* _Saved data entries_:

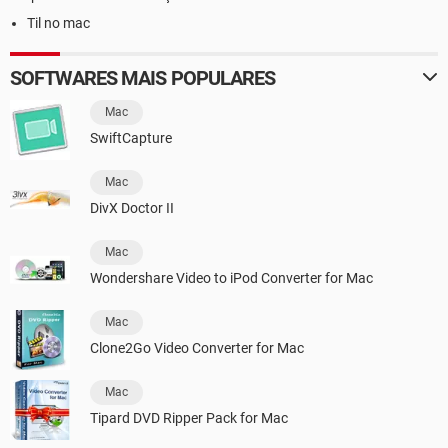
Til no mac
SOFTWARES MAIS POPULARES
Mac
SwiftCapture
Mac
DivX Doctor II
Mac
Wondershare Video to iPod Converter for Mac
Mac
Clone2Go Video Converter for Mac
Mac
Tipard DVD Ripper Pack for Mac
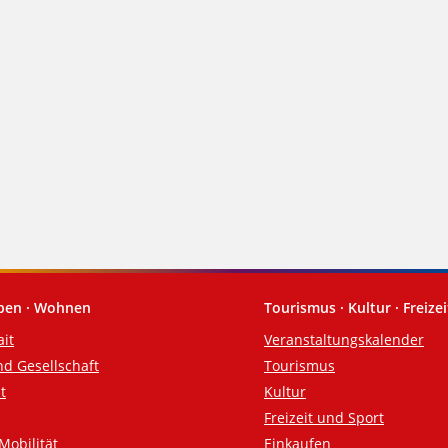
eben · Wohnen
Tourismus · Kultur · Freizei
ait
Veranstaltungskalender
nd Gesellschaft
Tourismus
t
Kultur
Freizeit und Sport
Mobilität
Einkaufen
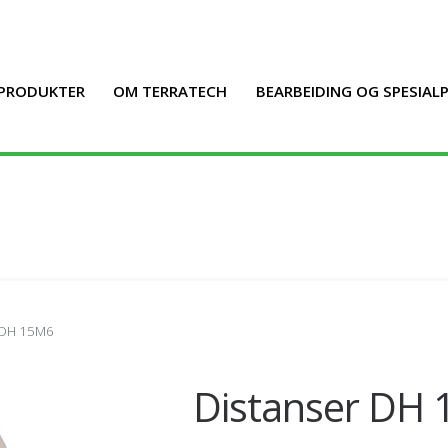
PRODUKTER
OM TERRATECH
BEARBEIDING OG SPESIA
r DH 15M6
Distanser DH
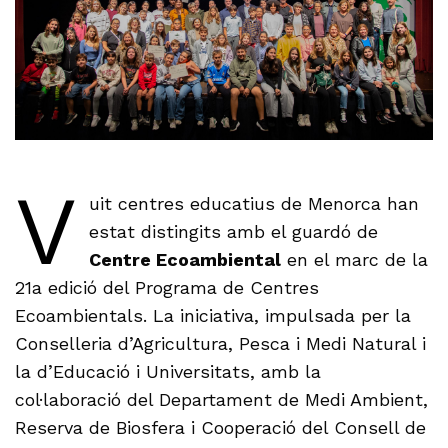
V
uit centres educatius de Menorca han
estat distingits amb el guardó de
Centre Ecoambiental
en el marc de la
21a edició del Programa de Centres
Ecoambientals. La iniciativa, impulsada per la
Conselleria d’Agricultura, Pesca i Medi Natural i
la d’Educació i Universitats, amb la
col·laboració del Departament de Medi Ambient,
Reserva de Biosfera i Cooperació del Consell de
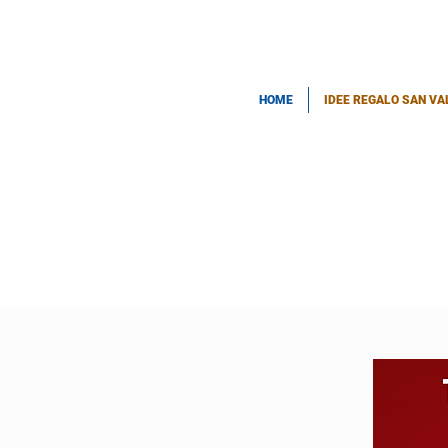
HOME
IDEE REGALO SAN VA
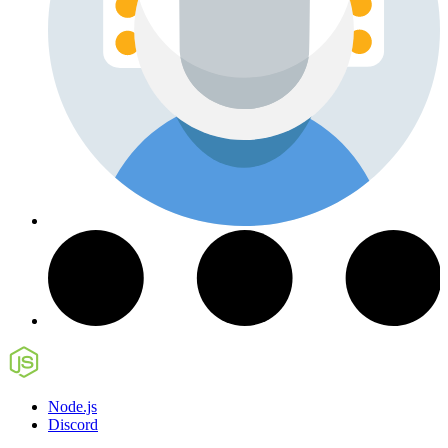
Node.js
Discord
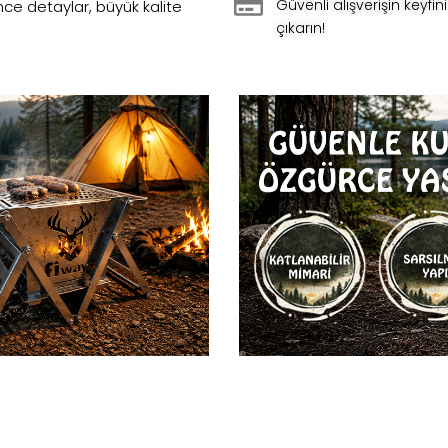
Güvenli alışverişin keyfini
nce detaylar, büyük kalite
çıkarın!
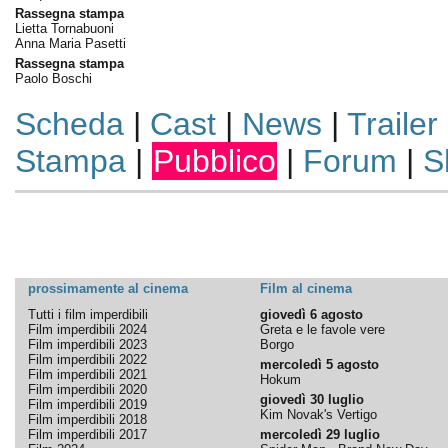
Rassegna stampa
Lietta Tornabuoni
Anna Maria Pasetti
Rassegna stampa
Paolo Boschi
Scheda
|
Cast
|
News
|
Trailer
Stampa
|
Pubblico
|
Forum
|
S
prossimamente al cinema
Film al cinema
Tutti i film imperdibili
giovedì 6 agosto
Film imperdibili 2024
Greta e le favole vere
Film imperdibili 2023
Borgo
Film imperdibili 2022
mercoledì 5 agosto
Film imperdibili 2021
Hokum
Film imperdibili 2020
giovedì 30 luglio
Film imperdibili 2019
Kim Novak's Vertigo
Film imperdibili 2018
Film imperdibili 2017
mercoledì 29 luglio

---

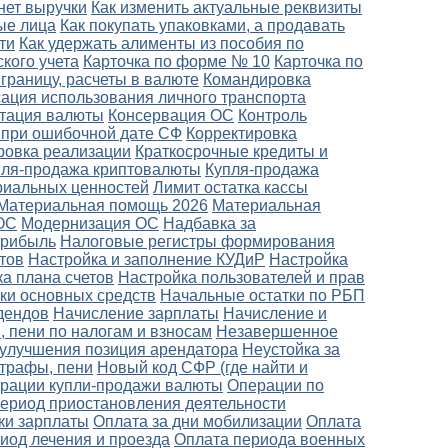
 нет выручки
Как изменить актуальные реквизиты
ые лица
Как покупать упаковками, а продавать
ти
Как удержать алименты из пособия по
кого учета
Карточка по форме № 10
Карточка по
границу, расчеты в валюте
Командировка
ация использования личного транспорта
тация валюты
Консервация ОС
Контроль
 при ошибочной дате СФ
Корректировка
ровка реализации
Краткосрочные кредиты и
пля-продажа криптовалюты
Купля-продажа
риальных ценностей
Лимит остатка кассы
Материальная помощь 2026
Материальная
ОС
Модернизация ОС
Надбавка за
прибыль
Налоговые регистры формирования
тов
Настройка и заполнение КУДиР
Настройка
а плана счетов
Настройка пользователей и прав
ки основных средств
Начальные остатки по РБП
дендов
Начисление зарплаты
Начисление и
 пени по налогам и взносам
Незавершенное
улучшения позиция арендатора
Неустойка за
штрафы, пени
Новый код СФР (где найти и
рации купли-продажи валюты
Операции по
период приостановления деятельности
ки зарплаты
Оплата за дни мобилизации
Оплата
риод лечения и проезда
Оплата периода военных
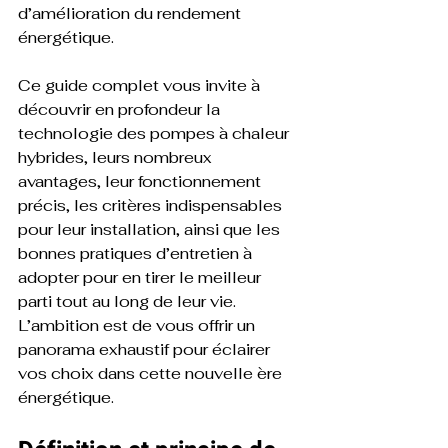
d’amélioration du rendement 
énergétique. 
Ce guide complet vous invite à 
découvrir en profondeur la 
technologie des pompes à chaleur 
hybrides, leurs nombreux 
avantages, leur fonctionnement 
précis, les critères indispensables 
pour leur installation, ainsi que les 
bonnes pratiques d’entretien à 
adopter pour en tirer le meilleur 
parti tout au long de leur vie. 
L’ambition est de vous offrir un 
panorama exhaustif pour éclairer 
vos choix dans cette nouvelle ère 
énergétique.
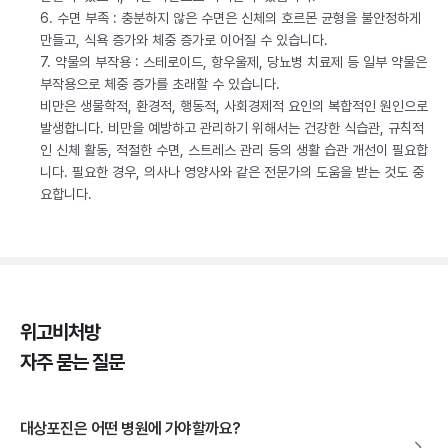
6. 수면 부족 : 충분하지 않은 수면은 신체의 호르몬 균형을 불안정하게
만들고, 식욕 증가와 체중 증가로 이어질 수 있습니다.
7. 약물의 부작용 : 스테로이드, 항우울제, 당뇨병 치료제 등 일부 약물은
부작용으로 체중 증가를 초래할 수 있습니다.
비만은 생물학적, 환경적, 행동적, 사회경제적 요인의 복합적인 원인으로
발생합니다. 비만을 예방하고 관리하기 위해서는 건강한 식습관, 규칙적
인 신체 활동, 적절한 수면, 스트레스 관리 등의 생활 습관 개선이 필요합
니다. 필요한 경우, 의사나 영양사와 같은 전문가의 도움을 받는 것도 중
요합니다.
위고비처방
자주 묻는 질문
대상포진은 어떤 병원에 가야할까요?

---

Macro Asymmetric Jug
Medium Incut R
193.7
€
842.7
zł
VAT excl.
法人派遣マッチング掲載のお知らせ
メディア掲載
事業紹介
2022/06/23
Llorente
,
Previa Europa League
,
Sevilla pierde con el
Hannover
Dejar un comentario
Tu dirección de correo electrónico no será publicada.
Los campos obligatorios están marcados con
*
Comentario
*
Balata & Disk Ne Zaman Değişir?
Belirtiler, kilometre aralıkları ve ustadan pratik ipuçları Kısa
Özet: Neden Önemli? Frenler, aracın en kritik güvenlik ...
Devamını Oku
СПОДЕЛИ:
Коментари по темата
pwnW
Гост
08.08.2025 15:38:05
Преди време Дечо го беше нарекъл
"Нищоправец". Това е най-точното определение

* _EXERCISE DIRECTIONS_: In the lines above, find the word "imperdibili" and copy each line that contains it.

* _PROBLEM SOLUTION_:
Tutti i film imperdibili
Film imperdibili 2024
Film imperdibili 2023
Film imperdibili 2022
Film imperdibili 2021
Film imperdibili 2020
Film imperdibili 2019
Film imperdibili 2018
Film imperdibili 2017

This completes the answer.